== Text provided ==
******

Just got off of phone with D*. Mentioned to entry level CSR that I needed to remove RVU service, she did not understand what that was. Insisting it was an "additional fee" for the privilege of using the HMC, she sent me to equipment department. CSR there understood exactly what I meant, removed RVU service and all is well. Thanks for the help on solving this.


----------



## Blankman2k5 (Oct 21, 2010)

tomgossert said:


> Just got off of phone with D*. Mentioned to entry level CSR that I needed to remove RVU service, she did not understand what that was. Insisting it was an "additional fee" for the privilege of using the HMC, she sent me to equipment department. CSR there understood exactly what I meant, removed RVU service and all is well. Thanks for the help on solving this.


Oh ok, I thought after the upgrade there was an additional IRD still active that was not supposed to be. Happy you got the issue resolved...


----------



## slatimer72 (Jul 26, 2012)

Did you get this corrected then. I am also having the same issue of being charged $6 for having the Home Media Center but I have no RVU televisions. Was on the phone with them for an hour tonight and the parts dept said it is a charge for having the Home Media Center.


----------



## n3vino (Oct 2, 2011)

What's an RVU Client?


----------



## Sixto (Nov 18, 2005)

n3vino said:


> What's an RVU Client?

******

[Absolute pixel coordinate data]
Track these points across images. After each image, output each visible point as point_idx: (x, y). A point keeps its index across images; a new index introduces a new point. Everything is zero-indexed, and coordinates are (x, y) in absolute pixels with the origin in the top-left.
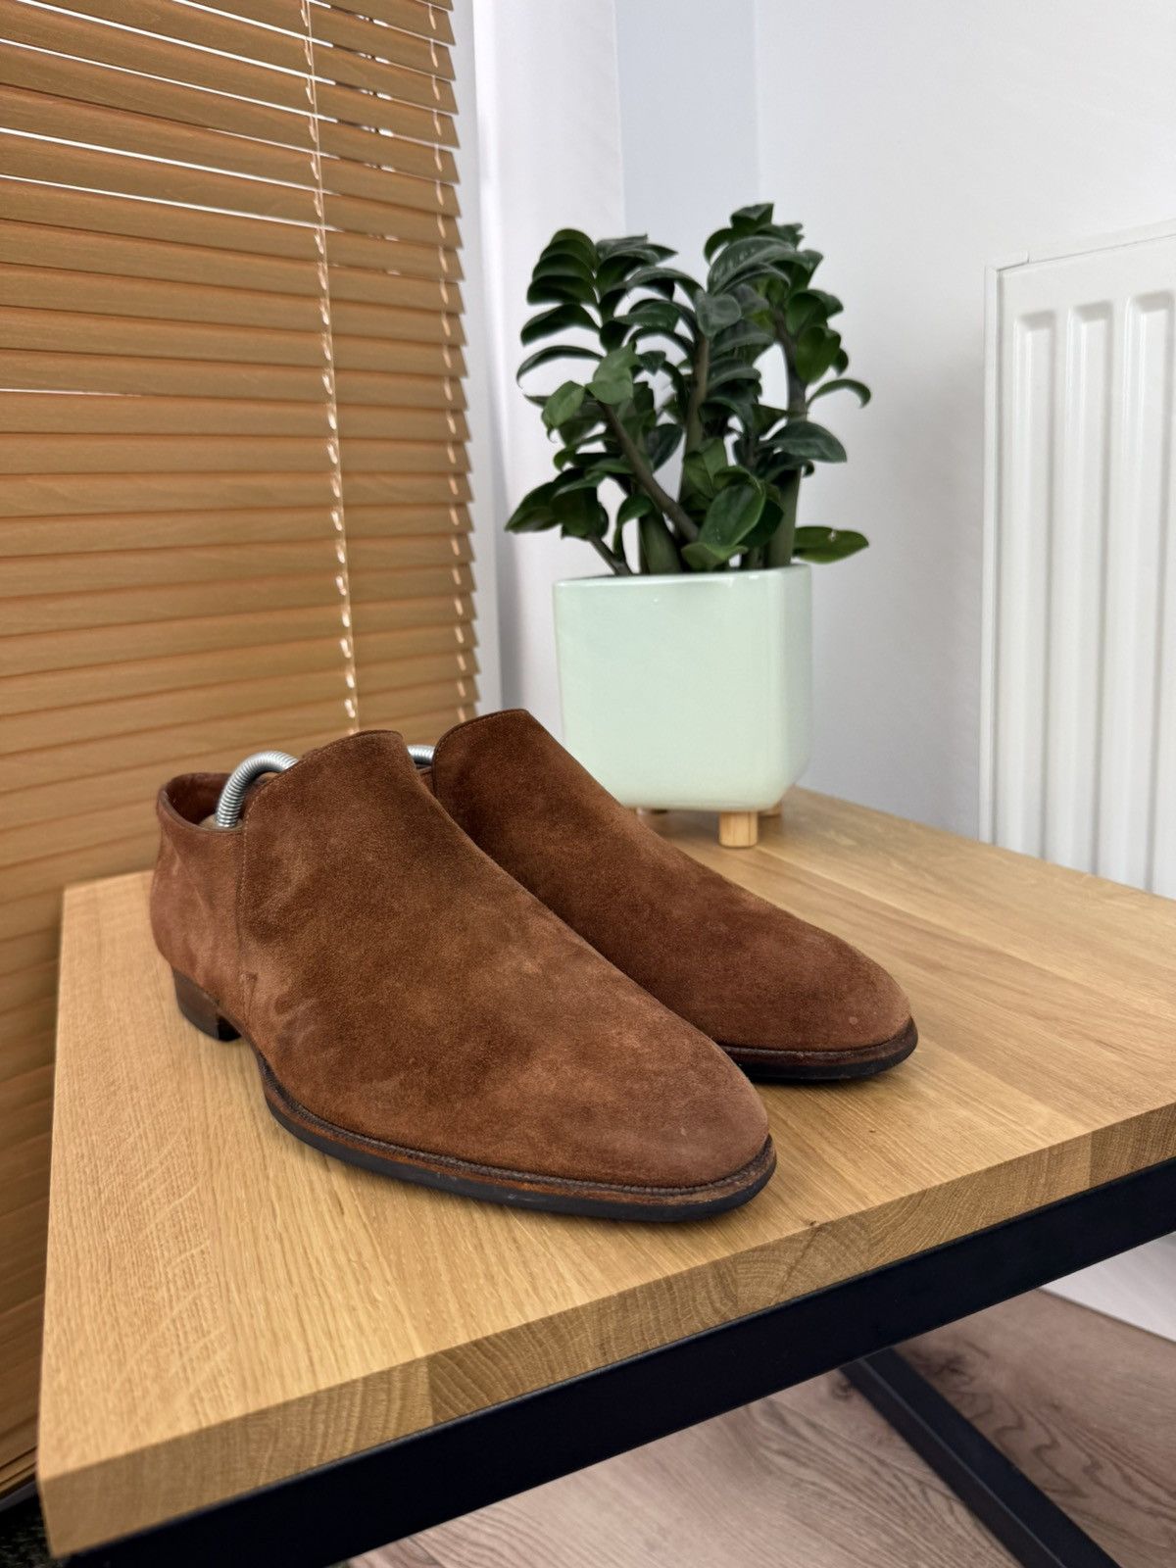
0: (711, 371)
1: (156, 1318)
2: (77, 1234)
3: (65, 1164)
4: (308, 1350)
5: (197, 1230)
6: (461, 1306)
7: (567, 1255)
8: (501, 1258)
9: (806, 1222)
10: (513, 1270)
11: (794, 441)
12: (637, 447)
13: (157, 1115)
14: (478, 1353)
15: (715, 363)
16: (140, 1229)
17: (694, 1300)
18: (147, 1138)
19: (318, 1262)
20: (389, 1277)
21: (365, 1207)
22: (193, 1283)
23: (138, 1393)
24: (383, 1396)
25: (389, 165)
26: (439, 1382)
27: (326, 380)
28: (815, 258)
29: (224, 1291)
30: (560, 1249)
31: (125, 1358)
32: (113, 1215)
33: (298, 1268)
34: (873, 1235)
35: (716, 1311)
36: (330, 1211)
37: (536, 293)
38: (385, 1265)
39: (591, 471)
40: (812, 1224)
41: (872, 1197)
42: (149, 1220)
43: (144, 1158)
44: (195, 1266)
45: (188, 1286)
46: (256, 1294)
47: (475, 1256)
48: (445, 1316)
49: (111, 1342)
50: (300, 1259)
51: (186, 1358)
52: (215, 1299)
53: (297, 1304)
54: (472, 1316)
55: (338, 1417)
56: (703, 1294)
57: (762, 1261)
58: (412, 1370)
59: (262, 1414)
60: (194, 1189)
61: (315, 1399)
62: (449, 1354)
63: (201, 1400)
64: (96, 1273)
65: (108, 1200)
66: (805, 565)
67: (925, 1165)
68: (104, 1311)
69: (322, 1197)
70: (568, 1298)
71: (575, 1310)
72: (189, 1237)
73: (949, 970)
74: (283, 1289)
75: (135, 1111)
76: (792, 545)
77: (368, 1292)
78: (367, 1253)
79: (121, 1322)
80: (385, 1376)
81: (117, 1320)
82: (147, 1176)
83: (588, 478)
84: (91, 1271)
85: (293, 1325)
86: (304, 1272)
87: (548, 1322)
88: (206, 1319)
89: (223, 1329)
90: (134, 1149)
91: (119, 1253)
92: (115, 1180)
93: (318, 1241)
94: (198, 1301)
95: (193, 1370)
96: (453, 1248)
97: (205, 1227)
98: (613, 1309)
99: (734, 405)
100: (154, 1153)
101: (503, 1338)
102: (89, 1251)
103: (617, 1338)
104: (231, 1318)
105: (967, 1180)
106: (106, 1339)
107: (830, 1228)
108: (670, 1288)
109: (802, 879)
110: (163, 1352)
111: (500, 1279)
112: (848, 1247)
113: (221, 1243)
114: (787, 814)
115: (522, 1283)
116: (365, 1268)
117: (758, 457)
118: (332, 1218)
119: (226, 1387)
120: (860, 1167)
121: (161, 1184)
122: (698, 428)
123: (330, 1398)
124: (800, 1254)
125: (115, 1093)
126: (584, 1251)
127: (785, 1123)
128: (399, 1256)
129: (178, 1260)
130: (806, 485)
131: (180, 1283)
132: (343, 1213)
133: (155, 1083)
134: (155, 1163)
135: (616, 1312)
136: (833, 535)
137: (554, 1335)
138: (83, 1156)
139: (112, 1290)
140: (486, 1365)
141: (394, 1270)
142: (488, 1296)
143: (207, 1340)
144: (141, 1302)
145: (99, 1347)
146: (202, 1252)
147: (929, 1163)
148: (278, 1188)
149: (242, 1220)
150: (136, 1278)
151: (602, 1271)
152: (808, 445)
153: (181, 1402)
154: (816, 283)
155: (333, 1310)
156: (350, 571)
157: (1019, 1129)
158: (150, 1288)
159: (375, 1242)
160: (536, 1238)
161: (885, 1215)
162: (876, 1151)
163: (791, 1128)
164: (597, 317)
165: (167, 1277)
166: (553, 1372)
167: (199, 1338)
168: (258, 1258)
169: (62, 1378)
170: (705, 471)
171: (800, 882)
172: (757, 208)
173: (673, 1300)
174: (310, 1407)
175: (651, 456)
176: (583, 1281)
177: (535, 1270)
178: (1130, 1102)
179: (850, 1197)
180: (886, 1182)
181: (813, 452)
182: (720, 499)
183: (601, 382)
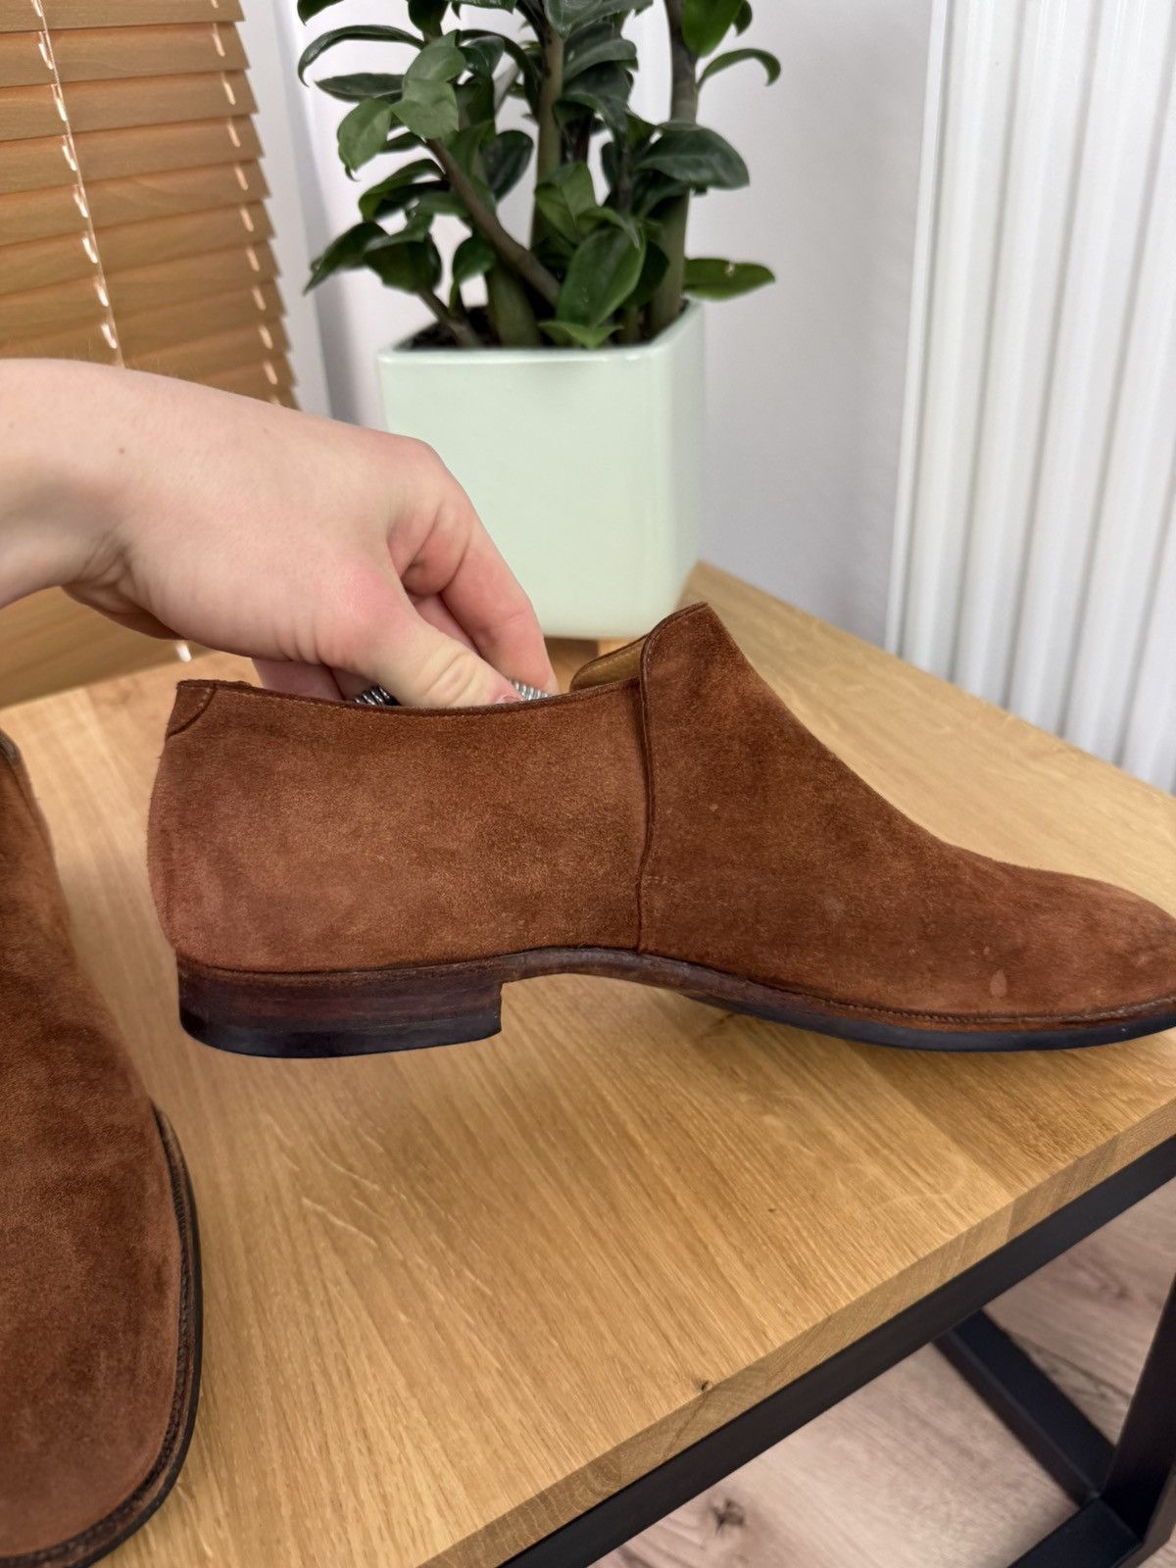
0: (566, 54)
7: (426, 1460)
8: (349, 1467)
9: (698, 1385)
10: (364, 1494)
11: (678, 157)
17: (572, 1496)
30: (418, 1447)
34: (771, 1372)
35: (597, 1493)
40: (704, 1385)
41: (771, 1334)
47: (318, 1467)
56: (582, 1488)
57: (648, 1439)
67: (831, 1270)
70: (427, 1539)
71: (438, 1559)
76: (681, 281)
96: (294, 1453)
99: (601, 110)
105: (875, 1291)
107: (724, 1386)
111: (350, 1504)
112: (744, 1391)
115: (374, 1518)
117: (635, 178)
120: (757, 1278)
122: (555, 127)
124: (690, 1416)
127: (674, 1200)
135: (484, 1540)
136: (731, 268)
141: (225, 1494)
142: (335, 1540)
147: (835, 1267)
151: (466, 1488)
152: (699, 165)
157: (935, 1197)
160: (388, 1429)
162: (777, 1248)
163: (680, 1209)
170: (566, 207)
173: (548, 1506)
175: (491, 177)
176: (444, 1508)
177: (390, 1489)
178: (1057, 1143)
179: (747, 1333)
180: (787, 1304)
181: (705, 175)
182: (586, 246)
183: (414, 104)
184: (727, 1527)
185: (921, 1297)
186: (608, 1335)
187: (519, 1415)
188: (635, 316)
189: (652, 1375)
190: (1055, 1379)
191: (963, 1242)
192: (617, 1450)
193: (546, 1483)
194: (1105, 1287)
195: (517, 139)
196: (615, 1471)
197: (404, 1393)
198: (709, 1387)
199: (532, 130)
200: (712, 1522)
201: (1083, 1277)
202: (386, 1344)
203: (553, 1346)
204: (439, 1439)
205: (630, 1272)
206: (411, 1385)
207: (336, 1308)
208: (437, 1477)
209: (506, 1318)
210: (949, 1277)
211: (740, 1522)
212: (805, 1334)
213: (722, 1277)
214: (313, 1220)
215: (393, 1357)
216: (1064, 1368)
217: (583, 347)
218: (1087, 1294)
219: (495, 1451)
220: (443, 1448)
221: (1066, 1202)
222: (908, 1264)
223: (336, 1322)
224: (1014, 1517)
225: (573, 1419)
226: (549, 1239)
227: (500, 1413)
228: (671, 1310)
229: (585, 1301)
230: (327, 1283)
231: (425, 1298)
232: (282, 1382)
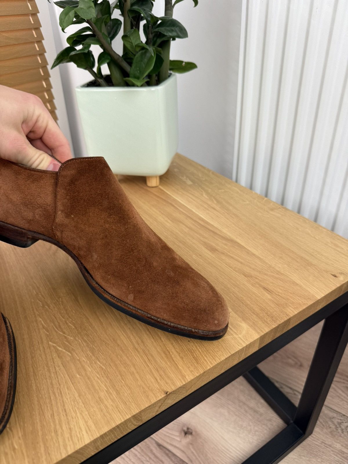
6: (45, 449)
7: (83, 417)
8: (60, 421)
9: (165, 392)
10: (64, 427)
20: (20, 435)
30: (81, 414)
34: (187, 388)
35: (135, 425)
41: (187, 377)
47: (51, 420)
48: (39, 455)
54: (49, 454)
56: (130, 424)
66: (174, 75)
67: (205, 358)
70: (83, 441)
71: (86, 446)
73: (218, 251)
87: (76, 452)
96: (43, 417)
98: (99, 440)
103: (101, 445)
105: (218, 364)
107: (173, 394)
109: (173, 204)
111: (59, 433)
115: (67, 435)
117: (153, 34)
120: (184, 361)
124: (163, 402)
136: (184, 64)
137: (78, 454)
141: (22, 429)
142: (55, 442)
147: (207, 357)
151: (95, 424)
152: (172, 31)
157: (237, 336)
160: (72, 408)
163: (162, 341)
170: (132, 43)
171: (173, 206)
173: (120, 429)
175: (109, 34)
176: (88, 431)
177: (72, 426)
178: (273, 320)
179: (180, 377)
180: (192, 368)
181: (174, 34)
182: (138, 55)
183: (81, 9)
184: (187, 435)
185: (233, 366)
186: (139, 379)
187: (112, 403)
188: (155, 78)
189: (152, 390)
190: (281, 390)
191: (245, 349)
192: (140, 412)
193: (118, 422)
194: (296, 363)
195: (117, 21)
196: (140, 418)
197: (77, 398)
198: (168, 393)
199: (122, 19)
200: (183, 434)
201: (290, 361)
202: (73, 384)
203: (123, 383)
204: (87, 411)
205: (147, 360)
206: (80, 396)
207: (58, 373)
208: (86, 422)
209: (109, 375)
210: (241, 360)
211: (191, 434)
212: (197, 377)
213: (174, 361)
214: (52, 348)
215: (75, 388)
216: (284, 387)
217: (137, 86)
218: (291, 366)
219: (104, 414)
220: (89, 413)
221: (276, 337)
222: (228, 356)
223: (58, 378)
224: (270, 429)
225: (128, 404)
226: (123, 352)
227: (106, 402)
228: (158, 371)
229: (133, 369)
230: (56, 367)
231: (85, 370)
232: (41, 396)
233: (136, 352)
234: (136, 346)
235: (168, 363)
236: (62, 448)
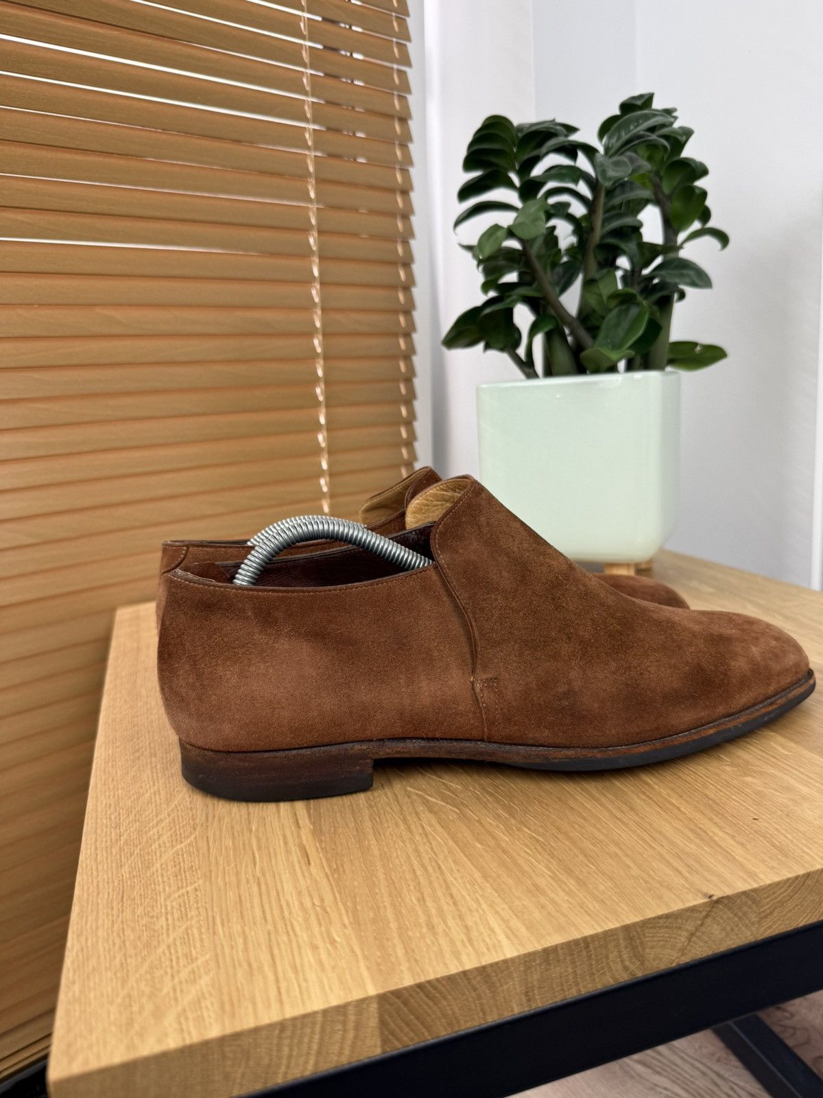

******

== Task item A ==
In the forum thread about the RVU service charge, which department removed the RVU service for tomgossert?
== Task item B ==
Go on with the forum thread about the RVU service charge, starting after the last line shown.
The data comes from a separate source unrelated to the forum thread.

== Final answer A ==
The equipment department.

== Final answer B ==
It's a new technology supported by the DirecTV HR34 Home Media Center HD DVR, where there are "thin" clients (without tuners) that share a tuner from the 5-tuner HR34 to watch "live" TV or control the HR34 as if you were sitting at the HR34 DVR. RVU is a remote user interface that is currently supported by some Samsung TV's and there's expected to be a DirecTV RVU client receiver as well.

HR34: http://www.directv.com/DTVAPP/content/technology/hmc_receiver

RVU: http://www.rvualliance.org/

You can have a maximum of 3 RVU clients active concurrently with an HR34.

The fee is $6 per client.


----------



## slatimer72 (Jul 26, 2012)

finally got the right CSR this morning, he understood and took the six dollar charge off and also gave me 15 dollars off my bill for me spending 2 hours on the phone last night with 5 different reps and supervisors!!!


----------



## wahooq (Oct 19, 2011)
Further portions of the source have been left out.